The artwork is called 'Untitled (Flag 2)' and is the last piece of a series of other flags that have been raised on campus as part of the Pledges of Allegiance project.
Today we stand w/ @creativetime in raising Josephine Meckseper's "Untitled (Flag 2)," now on view in #PledgesOfAllegiance series. Learn more about new meaning the artist finds in her flag, created in 2017: https://t.co/g7KbKzbRLF#WeAllCameFromSomewhere #PublicArt pic.twitter.com/tSmZH9wx1H— Zimmerli Art Museum (@zimmerlimuseum) July 3, 2018
New York-based Meckeseper revealed that she wanted her creation to reflect the divisions in the country represent the need for unity to be achieved through differences.
The artist shared that the black-and-white sock on the flag is a symbol of the recent imprisonment of immigrant children at the border, a subject that she considers being of utmost importance.
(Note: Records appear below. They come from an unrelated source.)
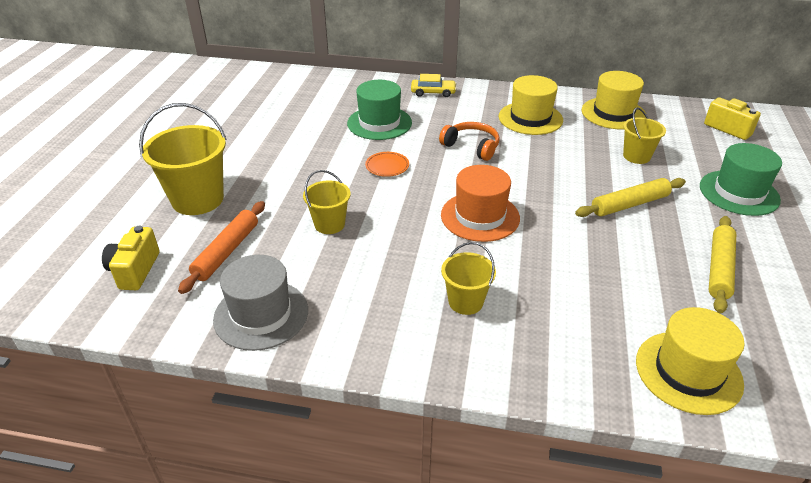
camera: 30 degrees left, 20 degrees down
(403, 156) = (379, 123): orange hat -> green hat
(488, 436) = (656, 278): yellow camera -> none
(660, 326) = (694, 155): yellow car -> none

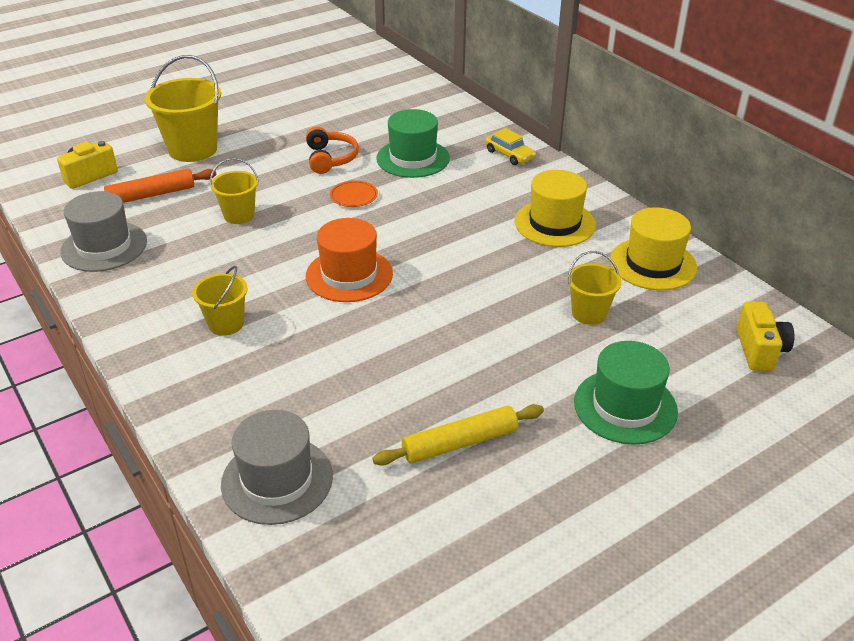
camera: 45 degrees right, 0 degrees up
(472, 146) = (451, 218): orange headphones -> orange headphones (331, 158)
(630, 204) = (491, 345): yellow rolling pin -> none
(688, 372) = (277, 480): yellow hat -> grey hat

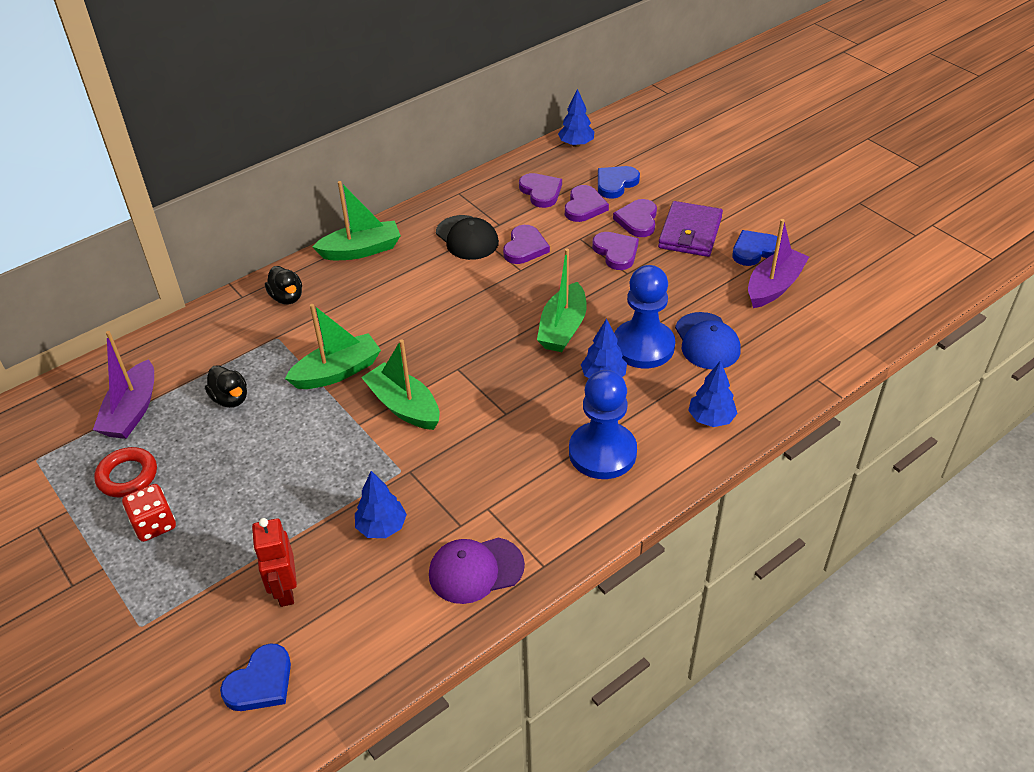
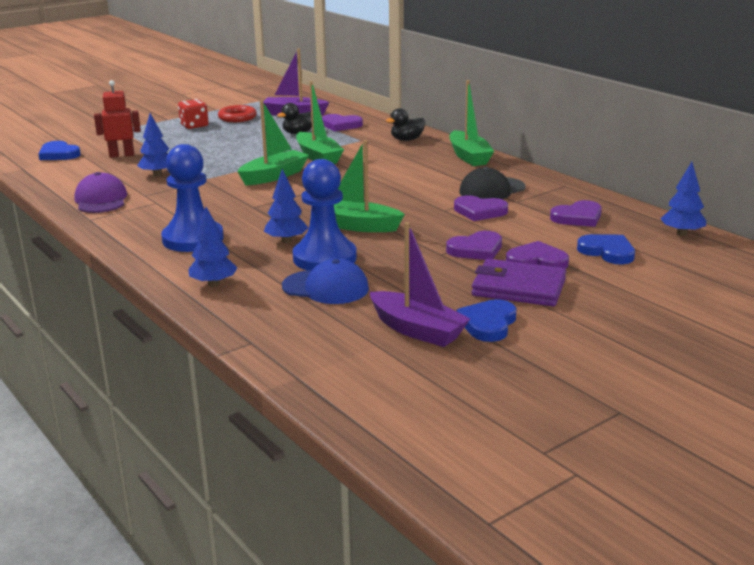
camera: 90 degrees right, 20 degrees down
(584, 206) = (556, 236): purple heart -> purple heart (341, 125)
(707, 341) = (326, 287): blue cap -> blue cap turned 150 degrees counterclockwise
(755, 250) = (488, 323): blue heart -> blue heart turned 135 degrees counterclockwise

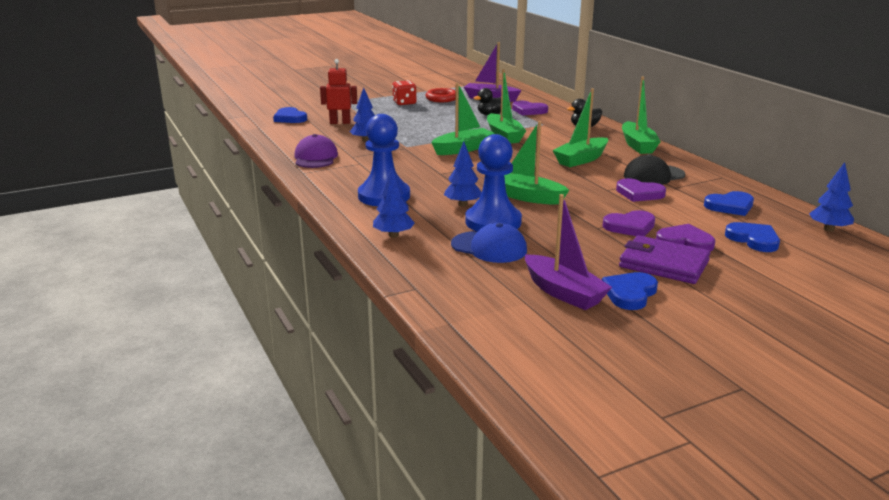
camera: 10 degrees right, 0 degrees up
(409, 178) = (581, 159): none -> green boat
(578, 217) = (730, 206): purple heart -> blue heart

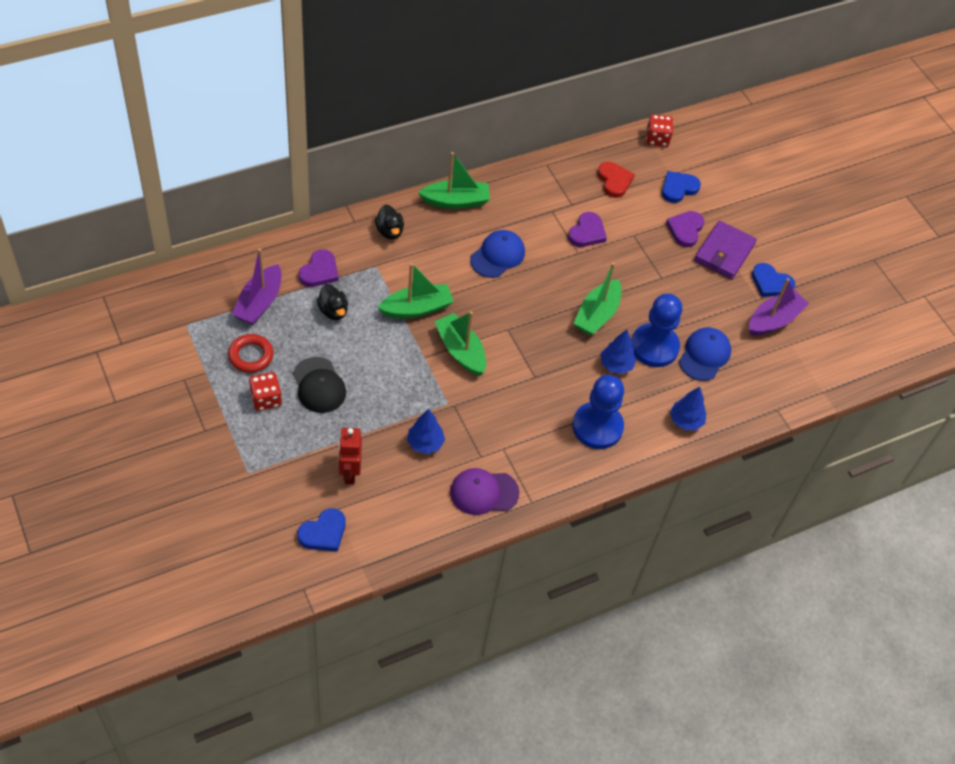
camera: 95 degrees left, 30 degrees up
(581, 159) = (497, 255): green boat -> blue cap
(630, 226) = (659, 256): purple heart -> none
(653, 175) = (543, 211): black cap -> black cap (319, 385)
(730, 206) = (614, 181): blue heart -> red heart
(828, 229) = (657, 139): blue tree -> red dice

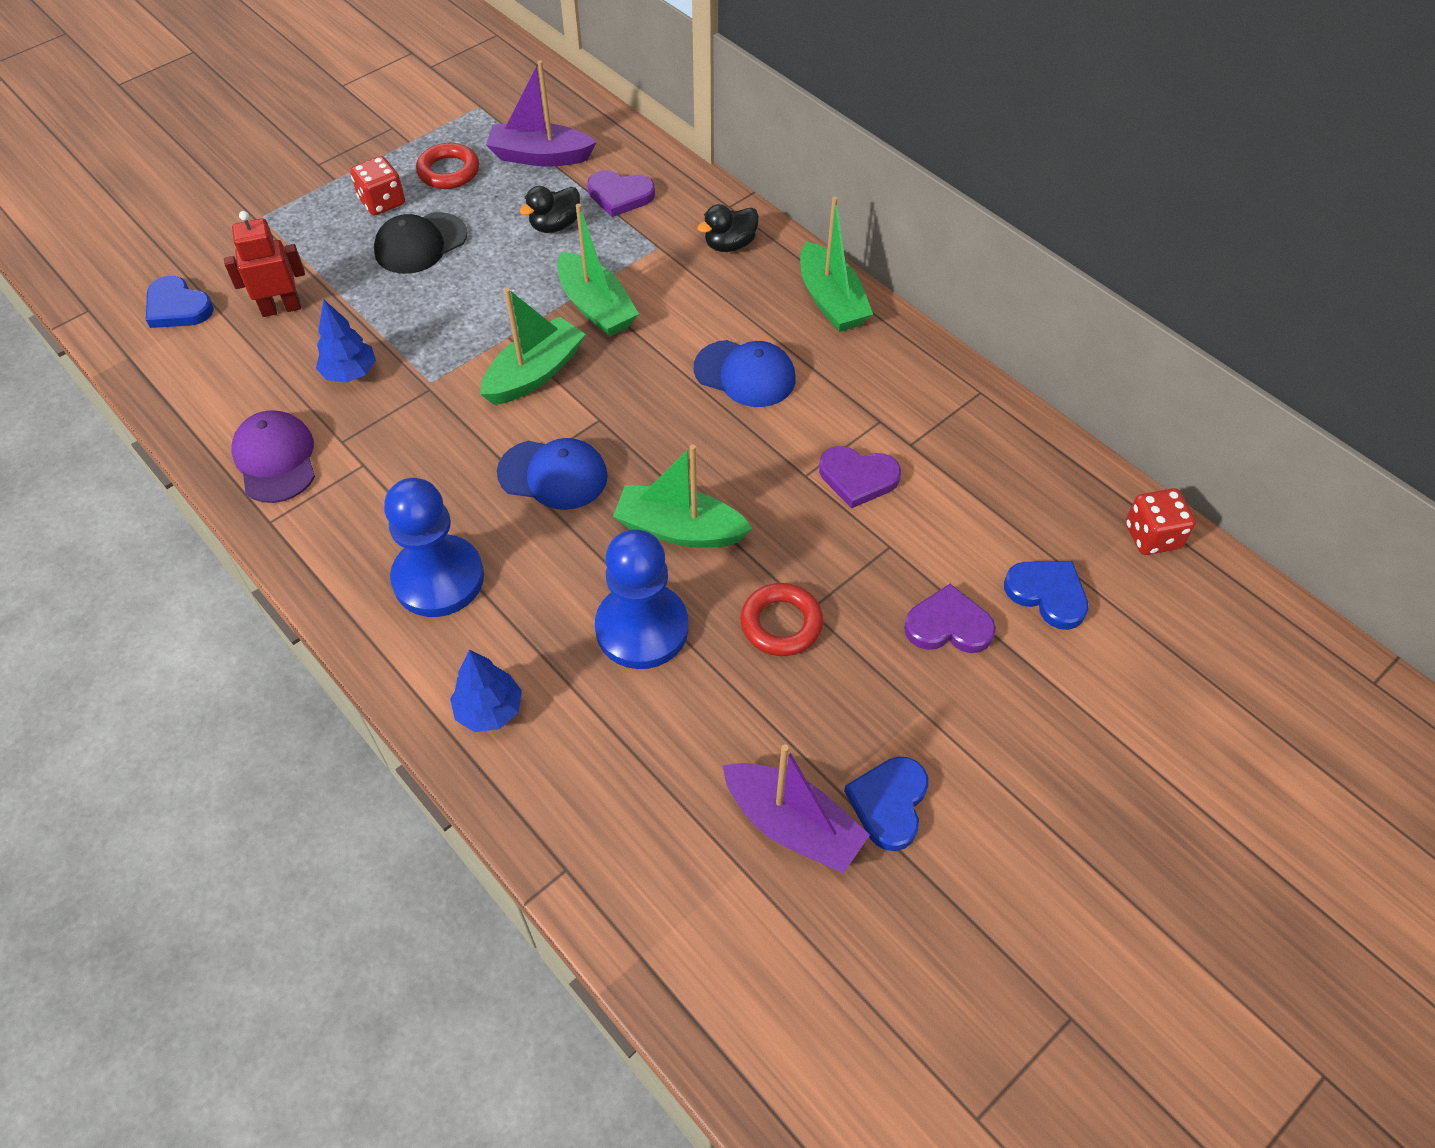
camera: 80 degrees right, 0 degrees up
(614, 181) = (1003, 492): red heart -> none
(616, 365) = (579, 579): blue tree -> none
(667, 291) = (781, 624): none -> red ring
(704, 355) = (653, 714): blue cap -> blue cap (553, 475)
(724, 252) = (926, 702): purple wallet -> none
Steve Watkins, who is currently a GOP candidate for Kansas' 2n Congressional District, claimed that just because people called it art, it didn't 'make it any less of a desecration.'
Erinn Barcomb-Peterson, a spokeswoman for the University of Kansas, announced that the project was intended to encourage conversations and interactions regarding the current political state, but seems like it created more controversy than understanding.